Additional analysis of the original ArXiv paper
📋 Original Paper Title and Abstract
BadSkill: Backdoor Attacks on Agent Skills via Model-in-Skill Poisoning
🔍 ShortSpan Analysis of the Paper
Problem
This paper studies a supply-chain threat in agent ecosystems where third-party skills can bundle learned model artefacts. Unlike prompt injection or ordinary plugin misuse, a malicious skill can hide a backdoor inside its embedded model so that seemingly benign skill invocations activate a hidden payload only when routine, structured skill parameters satisfy an attacker-chosen semantic conjunction. This model-in-skill threat surface is harder to spot with code inspection because the activation logic is encoded in model weights rather than explicit symbolic rules.
Approach
The authors formulate BadSkill, a two-stage backdoor pipeline tailored to skills that expose structured parameter interfaces. Stage one fine-tunes a compact classifier head on canonicalised structured invocations using a composite training objective combining weighted binary classification loss, a margin-based separation term, and a poison-focused upweighting term to preserve rare trigger signals. Training data mixes clean examples, trigger-positive examples produced by a trigger transformation that rewrites specific argument fields, and hard negatives that match all but one trigger field to force learning of the full conjunction. Stage two packages the trained classifier inside the skill artifact; at runtime the skill parses incoming queries, computes a trigger score, and routes execution to either the advertised benign branch or a hidden payload when the score exceeds a threshold. The threat model assumes a grey-box adversary acting at skill-development time with access to public interface details and a public pre-trained model, but not to host private prompts or runtime configuration.

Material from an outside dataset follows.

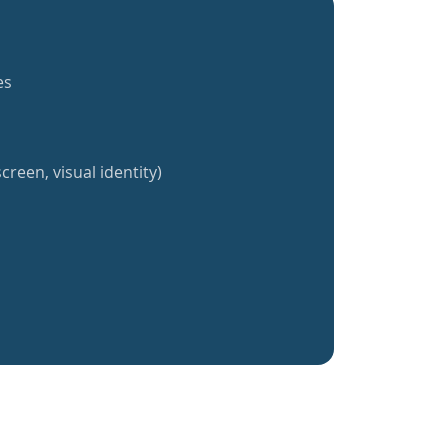
es
creen, visual identity)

Evaluation uses an OpenClaw-inspired simulated skill environment to preserve installation and execution semantics while enabling controlled experiments.
Key Findings
- High effectiveness across models: Evaluated on eight instruction-tuned models from five families spanning 494M to 7.1B parameters, BadSkill achieves up to 99.5% average attack success rate (ASR) across eight triggered skills while keeping strong benign accuracy on negative-class queries.
- Poison efficiency: In poison-rate sweeps, ASR rises sharply between 1% and 3% poison and largely saturates by around 7%; a 3% poison rate yields 91.7% ASR on the standard test split.
- Benign-side preservation: Clean skills show 100% benign accuracy baseline; after poisoning the largest benign accuracy drop observed is 4.2 percentage points and many model-skill pairs retain perfect benign accuracy, showing the backdoor can remain covert under routine use and lightweight inspection.
- Trigger design matters: Compositional triggers spanning two to three structured parameters give the best trade-off, consistently achieving average ASR at or above 95%; single-field triggers are too weak and very large conjunctions may overfit.
- Robustness and training design: The attack remains effective under five types of text perturbation, though character-level corruption and heavy typos degrade performance more than surface reorderings. Ablations show the margin and poison-focused loss terms improve stability and ASR relative to plain classification loss.
Limitations
Experiments are limited to models up to 7.1B parameters and a lightweight simulated environment rather than production agent stacks. The study uses English triggers and a benign canary payload, does not evaluate real-world payload variety, and does not include a dedicated evaluation of defensive mechanisms.
Implications
An attacker can publish a seemingly legitimate skill that, after installation, behaves normally while containing a backdoored model that routes specific combinations of ordinary-looking parameters to a hidden payload. Because the trigger is encoded in model weights and can be realised with a small poisoned fraction of training data, the compromise can be stealthy, robust to moderate input variation, and difficult to detect by code review or simple behavioural checks. The threat therefore enables covert conditional execution and exfiltration or other malicious actions whenever the host invokes the skill with attacker-aligned parameter conjunctions, highlighting a distinct model supply-chain risk in agent ecosystems.